> _Aim of the exercise_: Copy the following lines verbatim.

> _Records_:
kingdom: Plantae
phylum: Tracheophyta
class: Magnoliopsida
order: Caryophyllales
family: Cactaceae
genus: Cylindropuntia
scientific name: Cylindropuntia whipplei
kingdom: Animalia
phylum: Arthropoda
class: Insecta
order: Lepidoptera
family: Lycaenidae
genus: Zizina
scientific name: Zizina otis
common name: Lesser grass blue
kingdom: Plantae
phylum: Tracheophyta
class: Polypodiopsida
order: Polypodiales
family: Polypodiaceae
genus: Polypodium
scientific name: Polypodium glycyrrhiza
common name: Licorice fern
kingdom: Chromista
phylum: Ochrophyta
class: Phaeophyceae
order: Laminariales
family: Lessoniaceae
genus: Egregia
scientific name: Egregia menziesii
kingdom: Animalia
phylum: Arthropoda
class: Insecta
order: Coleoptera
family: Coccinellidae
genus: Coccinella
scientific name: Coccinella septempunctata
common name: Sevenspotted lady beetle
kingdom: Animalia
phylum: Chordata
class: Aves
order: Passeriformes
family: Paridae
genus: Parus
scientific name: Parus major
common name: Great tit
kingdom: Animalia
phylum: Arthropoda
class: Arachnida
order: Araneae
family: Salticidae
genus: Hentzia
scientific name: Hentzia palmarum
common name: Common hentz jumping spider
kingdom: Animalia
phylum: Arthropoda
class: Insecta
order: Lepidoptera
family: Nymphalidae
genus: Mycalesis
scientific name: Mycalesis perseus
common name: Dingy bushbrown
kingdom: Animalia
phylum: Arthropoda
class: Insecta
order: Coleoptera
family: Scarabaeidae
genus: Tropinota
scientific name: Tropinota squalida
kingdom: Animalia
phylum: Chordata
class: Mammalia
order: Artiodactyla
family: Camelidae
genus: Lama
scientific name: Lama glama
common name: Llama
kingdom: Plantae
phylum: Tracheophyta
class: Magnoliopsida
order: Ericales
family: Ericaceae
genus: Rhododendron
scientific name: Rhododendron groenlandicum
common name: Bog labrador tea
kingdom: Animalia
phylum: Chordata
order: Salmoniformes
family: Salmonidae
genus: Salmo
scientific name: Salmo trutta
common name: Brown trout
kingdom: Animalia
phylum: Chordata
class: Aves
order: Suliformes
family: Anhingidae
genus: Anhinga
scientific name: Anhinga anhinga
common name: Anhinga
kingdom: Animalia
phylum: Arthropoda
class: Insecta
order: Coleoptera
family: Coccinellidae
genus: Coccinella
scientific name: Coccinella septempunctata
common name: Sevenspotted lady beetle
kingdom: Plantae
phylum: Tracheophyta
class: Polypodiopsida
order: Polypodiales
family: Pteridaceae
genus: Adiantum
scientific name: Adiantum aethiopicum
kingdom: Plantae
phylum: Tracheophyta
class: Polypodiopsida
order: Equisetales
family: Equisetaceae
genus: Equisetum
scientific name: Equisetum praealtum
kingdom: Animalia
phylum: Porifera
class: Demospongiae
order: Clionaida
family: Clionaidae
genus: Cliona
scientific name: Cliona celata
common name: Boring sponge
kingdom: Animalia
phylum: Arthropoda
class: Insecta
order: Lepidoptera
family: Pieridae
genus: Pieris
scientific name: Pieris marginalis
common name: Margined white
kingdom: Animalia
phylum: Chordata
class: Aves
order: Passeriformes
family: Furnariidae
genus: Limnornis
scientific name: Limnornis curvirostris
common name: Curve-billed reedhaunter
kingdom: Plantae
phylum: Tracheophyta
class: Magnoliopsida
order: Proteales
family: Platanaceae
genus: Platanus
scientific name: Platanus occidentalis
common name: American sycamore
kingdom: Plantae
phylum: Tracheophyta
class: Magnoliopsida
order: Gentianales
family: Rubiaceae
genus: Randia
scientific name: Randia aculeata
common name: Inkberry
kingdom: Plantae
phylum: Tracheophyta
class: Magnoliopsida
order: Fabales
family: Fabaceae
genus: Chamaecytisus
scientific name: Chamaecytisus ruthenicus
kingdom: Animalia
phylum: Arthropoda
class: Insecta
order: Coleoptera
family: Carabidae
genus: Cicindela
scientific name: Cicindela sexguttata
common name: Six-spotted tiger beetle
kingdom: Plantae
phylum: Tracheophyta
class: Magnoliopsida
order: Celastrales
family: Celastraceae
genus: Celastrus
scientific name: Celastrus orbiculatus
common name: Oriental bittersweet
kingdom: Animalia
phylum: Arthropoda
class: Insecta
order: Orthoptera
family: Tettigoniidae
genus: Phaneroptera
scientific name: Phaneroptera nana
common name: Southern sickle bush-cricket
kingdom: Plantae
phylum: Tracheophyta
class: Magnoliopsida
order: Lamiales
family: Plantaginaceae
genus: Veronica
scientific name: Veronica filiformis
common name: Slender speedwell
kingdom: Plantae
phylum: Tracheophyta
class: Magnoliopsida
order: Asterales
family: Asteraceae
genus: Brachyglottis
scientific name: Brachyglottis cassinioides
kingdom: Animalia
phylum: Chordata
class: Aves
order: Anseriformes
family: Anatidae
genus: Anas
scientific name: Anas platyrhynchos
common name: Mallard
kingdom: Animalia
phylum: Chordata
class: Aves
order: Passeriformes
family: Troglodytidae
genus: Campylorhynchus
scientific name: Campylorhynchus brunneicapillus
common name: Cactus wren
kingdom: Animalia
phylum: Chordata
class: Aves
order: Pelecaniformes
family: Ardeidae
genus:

> _Output of the task_:
kingdom: Plantae
phylum: Tracheophyta
class: Magnoliopsida
order: Caryophyllales
family: Cactaceae
genus: Cylindropuntia
scientific name: Cylindropuntia whipplei
kingdom: Animalia
phylum: Arthropoda
class: Insecta
order: Lepidoptera
family: Lycaenidae
genus: Zizina
scientific name: Zizina otis
common name: Lesser grass blue
kingdom: Plantae
phylum: Tracheophyta
class: Polypodiopsida
order: Polypodiales
family: Polypodiaceae
genus: Polypodium
scientific name: Polypodium glycyrrhiza
common name: Licorice fern
kingdom: Chromista
phylum: Ochrophyta
class: Phaeophyceae
order: Laminariales
family: Lessoniaceae
genus: Egregia
scientific name: Egregia menziesii
kingdom: Animalia
phylum: Arthropoda
class: Insecta
order: Coleoptera
family: Coccinellidae
genus: Coccinella
scientific name: Coccinella septempunctata
common name: Sevenspotted lady beetle
kingdom: Animalia
phylum: Chordata
class: Aves
order: Passeriformes
family: Paridae
genus: Parus
scientific name: Parus major
common name: Great tit
kingdom: Animalia
phylum: Arthropoda
class: Arachnida
order: Araneae
family: Salticidae
genus: Hentzia
scientific name: Hentzia palmarum
common name: Common hentz jumping spider
kingdom: Animalia
phylum: Arthropoda
class: Insecta
order: Lepidoptera
family: Nymphalidae
genus: Mycalesis
scientific name: Mycalesis perseus
common name: Dingy bushbrown
kingdom: Animalia
phylum: Arthropoda
class: Insecta
order: Coleoptera
family: Scarabaeidae
genus: Tropinota
scientific name: Tropinota squalida
kingdom: Animalia
phylum: Chordata
class: Mammalia
order: Artiodactyla
family: Camelidae
genus: Lama
scientific name: Lama glama
common name: Llama
kingdom: Plantae
phylum: Tracheophyta
class: Magnoliopsida
order: Ericales
family: Ericaceae
genus: Rhododendron
scientific name: Rhododendron groenlandicum
common name: Bog labrador tea
kingdom: Animalia
phylum: Chordata
order: Salmoniformes
family: Salmonidae
genus: Salmo
scientific name: Salmo trutta
common name: Brown trout
kingdom: Animalia
phylum: Chordata
class: Aves
order: Suliformes
family: Anhingidae
genus: Anhinga
scientific name: Anhinga anhinga
common name: Anhinga
kingdom: Animalia
phylum: Arthropoda
class: Insecta
order: Coleoptera
family: Coccinellidae
genus: Coccinella
scientific name: Coccinella septempunctata
common name: Sevenspotted lady beetle
kingdom: Plantae
phylum: Tracheophyta
class: Polypodiopsida
order: Polypodiales
family: Pteridaceae
genus: Adiantum
scientific name: Adiantum aethiopicum
kingdom: Plantae
phylum: Tracheophyta
class: Polypodiopsida
order: Equisetales
family: Equisetaceae
genus: Equisetum
scientific name: Equisetum praealtum
kingdom: Animalia
phylum: Porifera
class: Demospongiae
order: Clionaida
family: Clionaidae
genus: Cliona
scientific name: Cliona celata
common name: Boring sponge
kingdom: Animalia
phylum: Arthropoda
class: Insecta
order: Lepidoptera
family: Pieridae
genus: Pieris
scientific name: Pieris marginalis
common name: Margined white
kingdom: Animalia
phylum: Chordata
class: Aves
order: Passeriformes
family: Furnariidae
genus: Limnornis
scientific name: Limnornis curvirostris
common name: Curve-billed reedhaunter
kingdom: Plantae
phylum: Tracheophyta
class: Magnoliopsida
order: Proteales
family: Platanaceae
genus: Platanus
scientific name: Platanus occidentalis
common name: American sycamore
kingdom: Plantae
phylum: Tracheophyta
class: Magnoliopsida
order: Gentianales
family: Rubiaceae
genus: Randia
scientific name: Randia aculeata
common name: Inkberry
kingdom: Plantae
phylum: Tracheophyta
class: Magnoliopsida
order: Fabales
family: Fabaceae
genus: Chamaecytisus
scientific name: Chamaecytisus ruthenicus
kingdom: Animalia
phylum: Arthropoda
class: Insecta
order: Coleoptera
family: Carabidae
genus: Cicindela
scientific name: Cicindela sexguttata
common name: Six-spotted tiger beetle
kingdom: Plantae
phylum: Tracheophyta
class: Magnoliopsida
order: Celastrales
family: Celastraceae
genus: Celastrus
scientific name: Celastrus orbiculatus
common name: Oriental bittersweet
kingdom: Animalia
phylum: Arthropoda
class: Insecta
order: Orthoptera
family: Tettigoniidae
genus: Phaneroptera
scientific name: Phaneroptera nana
common name: Southern sickle bush-cricket
kingdom: Plantae
phylum: Tracheophyta
class: Magnoliopsida
order: Lamiales
family: Plantaginaceae
genus: Veronica
scientific name: Veronica filiformis
common name: Slender speedwell
kingdom: Plantae
phylum: Tracheophyta
class: Magnoliopsida
order: Asterales
family: Asteraceae
genus: Brachyglottis
scientific name: Brachyglottis cassinioides
kingdom: Animalia
phylum: Chordata
class: Aves
order: Anseriformes
family: Anatidae
genus: Anas
scientific name: Anas platyrhynchos
common name: Mallard
kingdom: Animalia
phylum: Chordata
class: Aves
order: Passeriformes
family: Troglodytidae
genus: Campylorhynchus
scientific name: Campylorhynchus brunneicapillus
common name: Cactus wren
kingdom: Animalia
phylum: Chordata
class: Aves
order: Pelecaniformes
family: Ardeidae
genus:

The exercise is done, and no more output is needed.